Evidence-based guidelines reflecting a consensus of best-practice opinion by a group of 16 experts in this specialty appear in the May issue of European Radiology. Hundreds of articles published in peer-reviewed journals were scrutinized over a two-year period to produce clinical guidelines for the six anatomical areas where musculoskeletal ultrasound is commonly employed. These include the shoulder, elbow, wrist, hip, knee and ankle/foot (Eur Radiol, 2012, Vol. 22:5, pp. 1140-1148).
Concerned that ordering musculoskeletal ultrasonography is often based on the experience of a referring physician or sonographer, the European Society of Musculoskeletal Radiology (ESSR) selected a panel of experts from Austria, Belgium, Denmark, France, Italy, the Netherlands, and the U.K. in 2008 to work on the guidelines. Recommendations were based on the clinical condition, its level of evidence, the strength of the recommendations, and the percentage of agreement. Each clinical indication was then given an appropriateness grade, from zero (ultrasound not indicated) to three (ultrasound = first exam choice).
Musculoskeletal ultrasound exams should be ordered to detect joint synovitis, fluid, and septic effusion for potential aspiration. It is relevant to image most joints, but it is poor at detecting loose bodies, the authors noted.
Specifically, the group identified 31 types of clinical indications for wrist imaging, of which 16 received the highest appropriateness rating. Ultrasound is not indicated for hamate fractures, triangular fibrocartilage complexes, capitate fractures, Kienböck's disease, or hamatolunate impingements, they noted.

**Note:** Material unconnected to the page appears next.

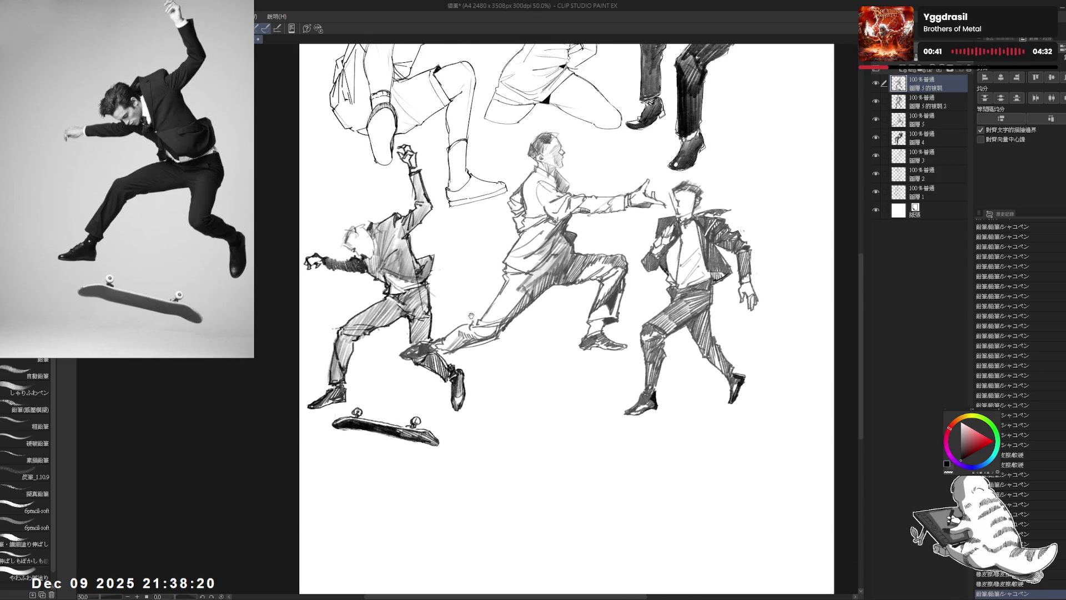
- Add a new raster layer from the Layer panel and zoom in on the leaping figures
scroll(470, 325, "down", 1)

Twenty-one clinical indications were identified for the elbow. Eleven ranked as a "first exam choice." It was not recommended for lateral collateral ligament, supracondylar elbow fracture and postoperative positioning, or for lateral condyle fractures in pediatric patients.

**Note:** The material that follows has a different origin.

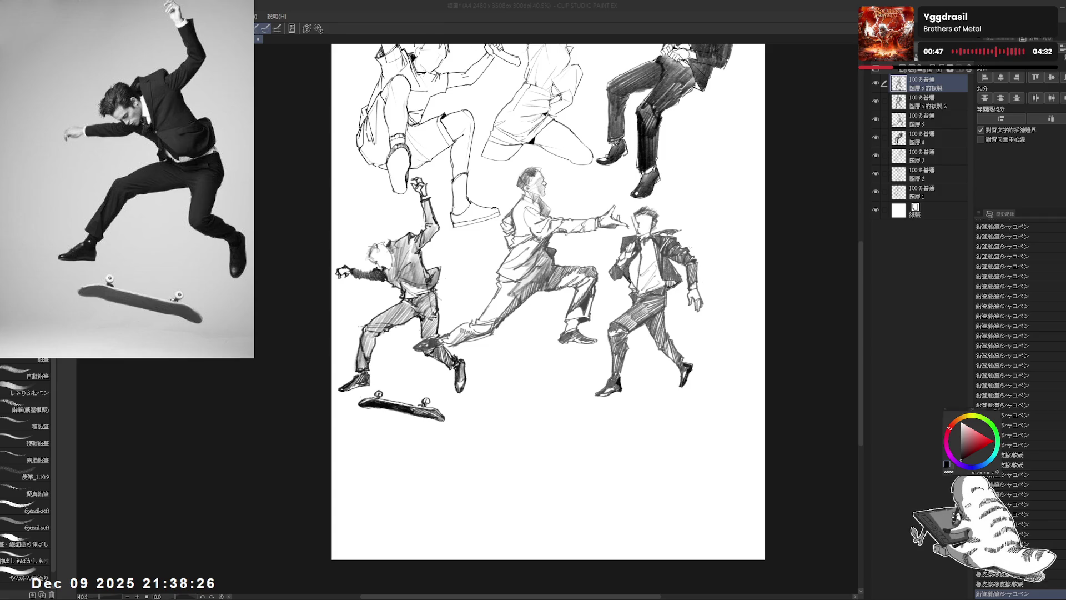
left_click(933, 84)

The shoulder was assigned 23 clinical indications of which only six received a "first exam choice" rating. Musculoskeletal ultrasound is not indicated for adhesive capsulitis, gelenohumeral joint traumatic and dynamic instability, or Parsonage-Turner syndrome.
The ankle and foot had 27 clinical indications identified, with more than half (15) receiving a top rating. The exam was not indicated for posterior talo-fibular ligaments, intra-articular diseases, cartilage lesions, and fractures of either the distal tibulous or talus.
For the knee, 29 clinical indications were identified, of which only 10 were top rated. Ultrasound is not recommended for posterolateral corner lesions, intra-articular ganglion, or Hoffa's fat pad syndrome.
Twenty-one indications were identified for the hop, with six receiving top rating for a musculoskeletal ultrasound exam. It should not be ordered to image an intra-articular snapping hip, osteoarthritis, low-grade muscle injuries, growing pain, sciatica, psoas tendon problems, or trochanteric pain.
Lead author Dr. Andrea Klauser, a radiologist at the Medical University Innsbruck in Austria, and colleagues have developed an easy to read table for each anatomic area, plus an additional table summarizing all the clinical indications where the examination is recommended.
The authors said further high-quality research is needed, but they also said their work provides a useful tool for the rational use of musculoskeletal ultrasound regardless of the clinician's experience examining a patient with this imaging modality.